L’histoire commence il y a une vingtaine d’années. Le mec est un passionné d’informatique, doué et créatif. Il commence sa carrière professionnelle mais son ascension est vite ralentie dans la mesure où il est essentiellement autodidacte, il n’a pas de formation traditionnelle, académique, à la française. Bah, c’est moche, son curriculum vitae sort des sentiers battus.
Il se lance donc dans l’entrepreneuriat en créant sa boîte dans un secteur naissant à cette époque : l’hébergement de contenus multimédias. Visionnaire le jeune homme car le haut débit n’était alors pas démocratisé, les smartphones encore moins. Si, si, je vous jure que c’est vrai, preuve que le monde avance trop vite, à la limite de la sortie de route, car on parle d’une quinzaine d’années tout au plus.

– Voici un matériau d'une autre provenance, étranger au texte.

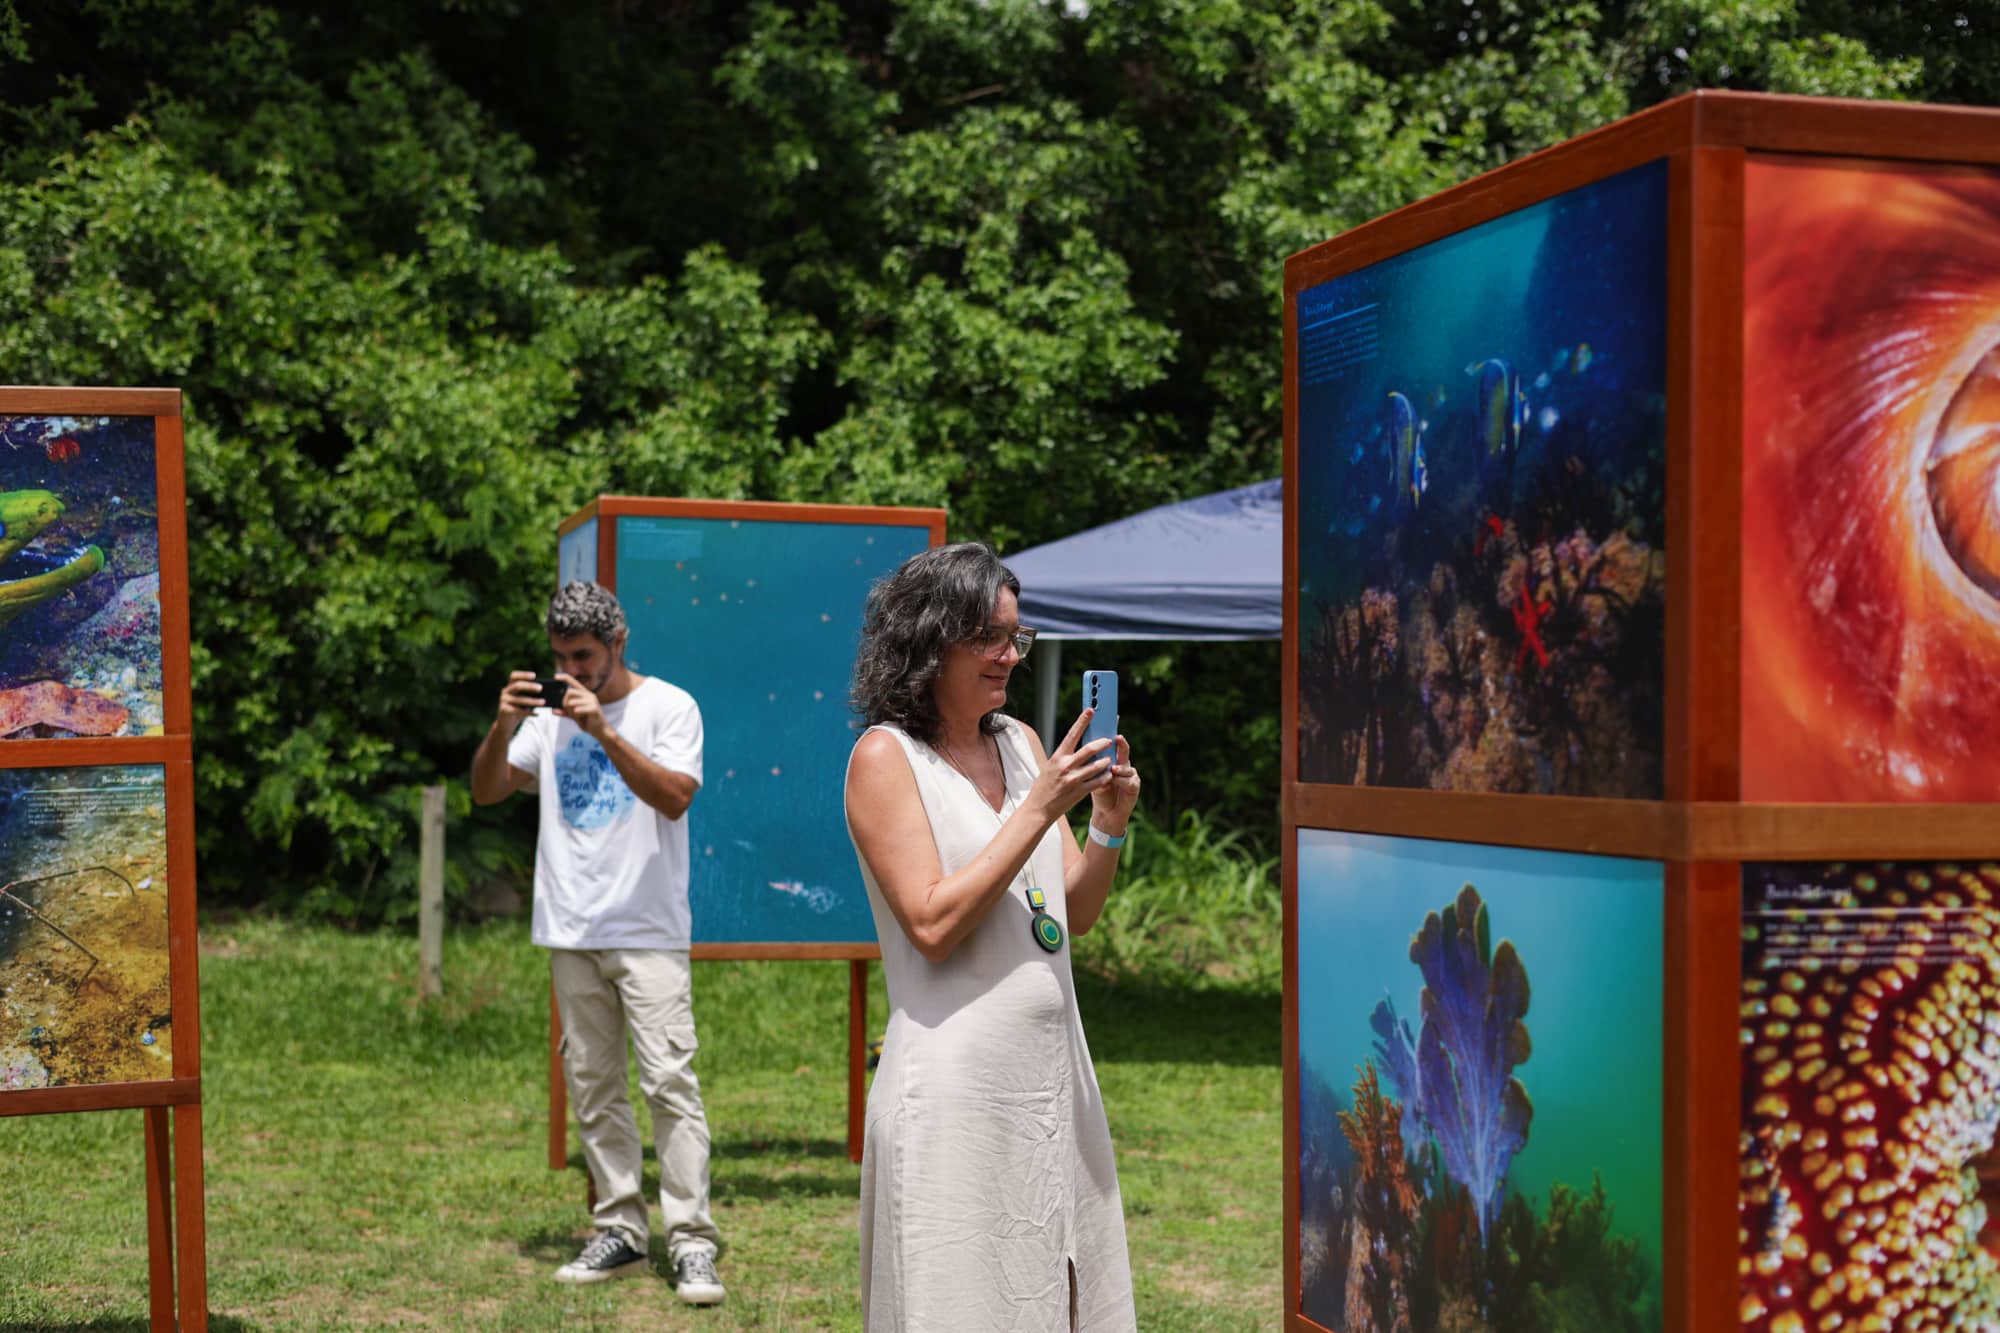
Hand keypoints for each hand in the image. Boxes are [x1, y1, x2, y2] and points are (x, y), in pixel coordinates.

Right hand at [498, 671, 543, 723]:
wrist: (507, 722)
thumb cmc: (519, 708)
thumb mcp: (524, 700)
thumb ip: (531, 695)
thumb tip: (546, 693)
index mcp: (510, 686)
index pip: (514, 676)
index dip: (523, 674)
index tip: (534, 675)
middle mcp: (505, 691)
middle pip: (517, 685)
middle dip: (530, 686)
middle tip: (541, 688)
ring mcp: (503, 700)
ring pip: (520, 699)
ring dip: (533, 701)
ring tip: (543, 702)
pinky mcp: (504, 710)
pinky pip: (518, 710)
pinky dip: (529, 712)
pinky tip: (537, 714)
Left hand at [558, 674, 605, 737]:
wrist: (599, 730)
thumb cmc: (587, 721)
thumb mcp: (573, 715)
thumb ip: (564, 712)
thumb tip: (553, 710)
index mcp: (584, 694)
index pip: (573, 682)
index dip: (564, 678)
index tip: (555, 676)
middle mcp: (589, 695)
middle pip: (570, 692)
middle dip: (564, 702)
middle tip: (568, 711)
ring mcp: (592, 701)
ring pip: (573, 701)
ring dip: (571, 710)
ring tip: (577, 715)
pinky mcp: (594, 708)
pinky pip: (579, 709)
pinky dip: (576, 713)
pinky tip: (580, 715)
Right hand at [1029, 708, 1119, 823]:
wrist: (1038, 809)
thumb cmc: (1044, 786)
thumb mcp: (1051, 767)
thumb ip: (1065, 757)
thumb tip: (1080, 747)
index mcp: (1057, 757)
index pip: (1072, 734)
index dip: (1082, 721)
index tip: (1091, 710)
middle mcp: (1065, 766)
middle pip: (1089, 749)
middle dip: (1102, 743)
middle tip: (1109, 740)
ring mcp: (1073, 779)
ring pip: (1097, 765)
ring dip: (1106, 761)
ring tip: (1109, 759)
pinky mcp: (1080, 791)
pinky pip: (1098, 781)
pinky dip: (1105, 776)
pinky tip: (1108, 774)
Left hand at [1089, 734, 1139, 828]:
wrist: (1107, 812)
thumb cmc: (1099, 791)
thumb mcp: (1092, 776)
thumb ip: (1092, 764)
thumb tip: (1084, 748)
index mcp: (1113, 759)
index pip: (1113, 743)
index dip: (1113, 731)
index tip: (1112, 718)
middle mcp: (1123, 764)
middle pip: (1123, 750)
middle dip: (1121, 744)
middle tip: (1117, 738)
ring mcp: (1131, 774)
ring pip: (1126, 767)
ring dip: (1119, 767)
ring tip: (1112, 768)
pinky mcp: (1134, 786)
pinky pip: (1129, 781)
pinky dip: (1121, 780)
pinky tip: (1115, 780)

Un, deux, cinq, dix salariés. Le projet se développe, mais le carburant commence à manquer pour garder le rythme. Une tierce personne, au profil « business », rentre dans l’aventure en tant qu’associé. Malin, belle complémentarité.
Quinze, vingt salariés. Le projet continue d’avancer à grands pas, le haut débit entre dans tous les foyers et les smartphones dans toutes les poches. C’est beau, pari réussi ! L’entreprise attire naturellement les convoitises. Un très gros acteur du marché se positionne pour un rachat. Une proposition qui ne se refuse pas. Après une étude minutieuse, l’offre est finalement déclinée. Perte de sens et de liberté, les valeurs profondes de l’entreprise sont en jeu. Pour se développer à l’international, le carburant nécessaire viendra d’un fond d’investissement spécialisé. Bien joué.
Vingt-cinq, trente, quarante salariés. La croissance est encore au rendez-vous. Jusqu’à l’arrivée d’un grain de sable qui vient enrayer l’horlogerie de haute précision. Un gros client qui part, la nécessite permanente d’investir en recherche et développement dans un secteur à la pointe, et la concurrence qui montre violemment ses dents. Le fond d’investissement décide alors soudainement de ne plus suivre pour se focaliser sur une rentabilité à court terme.
C’est dur, très dur, les coups fusent, mais il en faut plus pour écarter de son chemin notre ami. Il se bat corps et âme pour son bébé, et tous ses salariés, recrutés un par un, qu’il connait personnellement.
Mais alors que la société retrouve un semblant de couleur au prix de gros efforts, le fond d’investissement et l’associé ont préparé un sale coup en douce. Le mec, il est obligé de quitter le navire, dingue, la boîte est disloquée, ouf, clap de fin. Et aujourd’hui, pas évident pour lui de se relancer. En effet, ici en France, lorsqu’un entrepreneur se retrouve dans cette situation, il est marqué au fer rouge « loser ». Un scandale, j’hallucine. Cerise sur le gâteau, même pôle emploi s’y met : « Votre cursus fait peur, vous êtes bien trop qualifié. En revanche, entre nous, vous avez toutes vos chances à l’étranger. ». C’est le pompon, on marche sur la tête.
Voilà, c’est l’histoire d’un mec, un entrepreneur humaniste, qui en a, des convictions. Un jour il m’a dit : « Tu sais Eric, avec cette histoire, j’ai appris une chose. Quand il y a du pognon à prendre il ne faut pas hésiter, car cela n’arrive qu’une seule fois ! ». Il repense à ce moment ou une grosse multinationale était sur le point de mettre une valise pleine de billets sur la table. Et lui, il en aurait grassement profité. Normal qu’il me dise ça, il a beaucoup souffert et souffre encore. Sauf que si tout le monde retrouvait l’humanité qui est en train de nous quitter, et avançait avec convictions, le monde irait mieux. Continue mon pote, ne lâche rien, c’est toi qui a raison, t’es un « winner » !
Trés chouette article, pertinent et bien écrit ! Avec un message humaniste, au travers de ce récit, qu’il faut diffuser au plus grand nombre.